%%
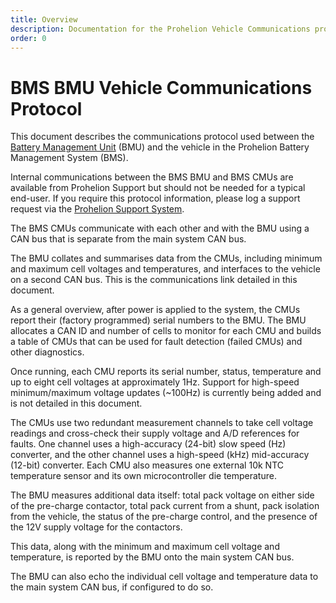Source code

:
 ```yaml
---
title: Overview
description: Documentation for the Prohelion Vehicle Communications protocol
order: 0
---
```


# BMS BMU Vehicle Communications Protocol

This document describes the communications protocol used between the [Battery Management Unit](../Battery_Management_Unit/index.md) (BMU) and the vehicle in the Prohelion Battery Management System (BMS).  

Internal communications between the BMS BMU and BMS CMUs are available from Prohelion Support but should not be needed for a typical end-user.  If you require this protocol information, please log a support request via the [Prohelion Support System](https://prohelion.atlassian.net/servicedesk/customer/portals).

The BMS CMUs communicate with each other and with the BMU using a CAN bus that is separate from the main system CAN bus.

The BMU collates and summarises data from the CMUs, including minimum and maximum cell voltages and temperatures, and interfaces to the vehicle on a second CAN bus.  This is the communications link detailed in this document.

As a general overview, after power is applied to the system, the CMUs report their (factory programmed) serial numbers to the BMU.  The BMU allocates a CAN ID and number of cells to monitor for each CMU and builds a table of CMUs that can be used for fault detection (failed CMUs) and other diagnostics.  

Once running, each CMU reports its serial number, status, temperature and up to eight cell voltages at approximately 1Hz.  Support for high-speed minimum/maximum voltage updates (~100Hz) is currently being added and is not detailed in this document.

The CMUs use two redundant measurement channels to take cell voltage readings and cross-check their supply voltage and A/D references for faults.  One channel uses a high-accuracy (24-bit) slow speed (Hz) converter, and the other channel uses a high-speed (kHz) mid-accuracy (12-bit) converter.  Each CMU also measures one external 10k NTC temperature sensor and its own microcontroller die temperature.

The BMU measures additional data itself: total pack voltage on either side of the pre-charge contactor, total pack current from a shunt, pack isolation from the vehicle, the status of the pre-charge control, and the presence of the 12V supply voltage for the contactors.  

This data, along with the minimum and maximum cell voltage and temperature, is reported by the BMU onto the main system CAN bus.  

The BMU can also echo the individual cell voltage and temperature data to the main system CAN bus, if configured to do so.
%%
▶ [Your task]
The data must be reproduced exactly, and no picture may appear in the copy.

▶ [Exercise solution]
Source code

:
 ```yaml
---
title: Overview
description: Documentation for the Prohelion Vehicle Communications protocol
order: 0
---
```


# BMS BMU Vehicle Communications Protocol

This document describes the communications protocol used between the [Battery Management Unit](../Battery_Management_Unit/index.md) (BMU) and the vehicle in the Prohelion Battery Management System (BMS).  

Internal communications between the BMS BMU and BMS CMUs are available from Prohelion Support but should not be needed for a typical end-user.  If you require this protocol information, please log a support request via the [Prohelion Support System](https://prohelion.atlassian.net/servicedesk/customer/portals).

The BMS CMUs communicate with each other and with the BMU using a CAN bus that is separate from the main system CAN bus.

The BMU collates and summarises data from the CMUs, including minimum and maximum cell voltages and temperatures, and interfaces to the vehicle on a second CAN bus.  This is the communications link detailed in this document.

As a general overview, after power is applied to the system, the CMUs report their (factory programmed) serial numbers to the BMU.  The BMU allocates a CAN ID and number of cells to monitor for each CMU and builds a table of CMUs that can be used for fault detection (failed CMUs) and other diagnostics.  

Once running, each CMU reports its serial number, status, temperature and up to eight cell voltages at approximately 1Hz.  Support for high-speed minimum/maximum voltage updates (~100Hz) is currently being added and is not detailed in this document.

The CMUs use two redundant measurement channels to take cell voltage readings and cross-check their supply voltage and A/D references for faults.  One channel uses a high-accuracy (24-bit) slow speed (Hz) converter, and the other channel uses a high-speed (kHz) mid-accuracy (12-bit) converter.  Each CMU also measures one external 10k NTC temperature sensor and its own microcontroller die temperature.

The BMU measures additional data itself: total pack voltage on either side of the pre-charge contactor, total pack current from a shunt, pack isolation from the vehicle, the status of the pre-charge control, and the presence of the 12V supply voltage for the contactors.  

This data, along with the minimum and maximum cell voltage and temperature, is reported by the BMU onto the main system CAN bus.  

The BMU can also echo the individual cell voltage and temperature data to the main system CAN bus, if configured to do so.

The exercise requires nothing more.